Also, since Go is self-compiled, does that mean we'll have to wait until 1.7.1 for the speed improvements to hit the compiler? :-P

I've seen the numbers ~10% slower floating around.
[citation needed]
It's in the mail?!

"Tip compiler (with SSA internal checks off) is about 7% slower than go1.6 to compile net/http (go test -a -c -gcflags=-d=ssa/check/off net/http)"

Well the actual article says 7% slower when compiling the http package.
I'm sure, you can also self-compile the tip. Would be really interesting if this was done for benchmarks.
The linked post gives an estimation :

> "Tip compiler (with SSA internal checks off) is about 7% slower than go1.6 to compile net/http (go test -a -c -gcflags=-d=ssa/check/off net/http)"

... though we may wonder wether the mesured compiler itself was compiled with or without SSA (with 7% being in the ballpark of the expected SSA gains).

The compiler always compiles itself as part of the bootstrap process. The final compiler is built with itself and thus uses its own SSA code generation.
No worries, it will never reach the C and C++ build times which are often measured in minutes and hours.
Compile time is an issue of C++ but not of C.
Yep. A while ago I found myself needing to recompile the Linux kernel for Android, and I was amazed at how fast the build was (I think I last built a kernel in the 90s). It took a lot less time than it takes Android to start up!
I used to work in a project around 2000 that would take 1h build time per architecture/OS combination.

Doing a full build across HP-UX, Aix, Solaris, Red-Hat Linux and Windows for 32 and 64 bits took almost a full day.

EDIT: It was a mix of C and TCL

> Also, since Go is self-compiled, does that mean we'll have to wait until 1.7.1 for the speed improvements to hit the compiler? :-P

No. The compiler compiles itself during the bootstrap phase.

Does the old compiler compile the new compiler after which the new compiler can compile itself? Bootstrapping is incredible.
> one of my favorite parts of Go is the quick build times

One of my favourite parts of Go was the quick build times. It used to feel like 'go build' was as fast as 'python'; sadly, that's no longer the case.

Despite the attractive nuisance of "go build", if you're in a fast save-compile-test cycle, you really want "go install". Both do pretty much the same thing (ignoring where the result goes), but install keeps the intermediate package compilations around and does the minimum, whereas build seems to discard them. Put "-v" on both of them and you can see the differences.
I think go build -i does the same without putting the result in the bin dir.
I think this is only true if you're building outside your GOPATH. In my case, build -v, build -v -i, and install all have very similar compile times and only show an edited file being compiled when executed from inside my GOPATH.

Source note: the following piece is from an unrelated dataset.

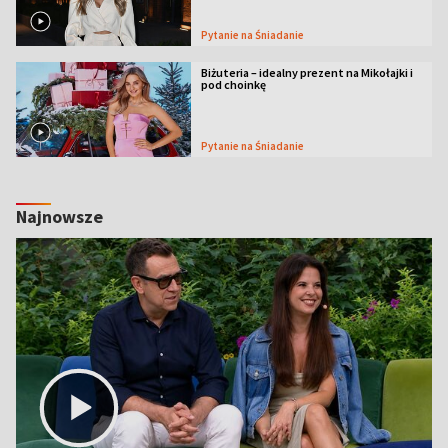
Pytanie na Śniadanie
Biżuteria – idealny prezent na Mikołajki i
pod choinkę
Pytanie na Śniadanie
Najnowsze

Each of those averaged 3.5s in my codebase, for example, on a freshly changed file. go install's second run is 250ms, but I assume that's because it knows the file hasn't changed.

go build -a shows roughly 60 packages and takes 16s, so I would notice if build or install were accidentally recompiling all of them.

Yeah, it got about twice as slow going 1.4 => 1.5, which makes it just slow enough to be annoying.

(It's still much faster than something like C++ though, and feels about the same to me as the (snappy) Objective-C.)

On the flip side, large programs have gone from multi-second GC pauses to unnoticeable. :) I too miss those fast compile times, though.
Can anyone say why the Mandelbrot benchmark, out of all of them, was slower with SSA? Any chance it was just a fluke?
The inner loop went from 15 instructions to 16 because the register optimiser is not finished yet.
Thanks. That's what I asked on the list, but HN was faster :)
I just posted some results there on our own codebase.

Server load time dropped from 25.5s or so to 22.2s; a really nice win on a large and varied codebase for these improvements. I can't imagine not wanting them.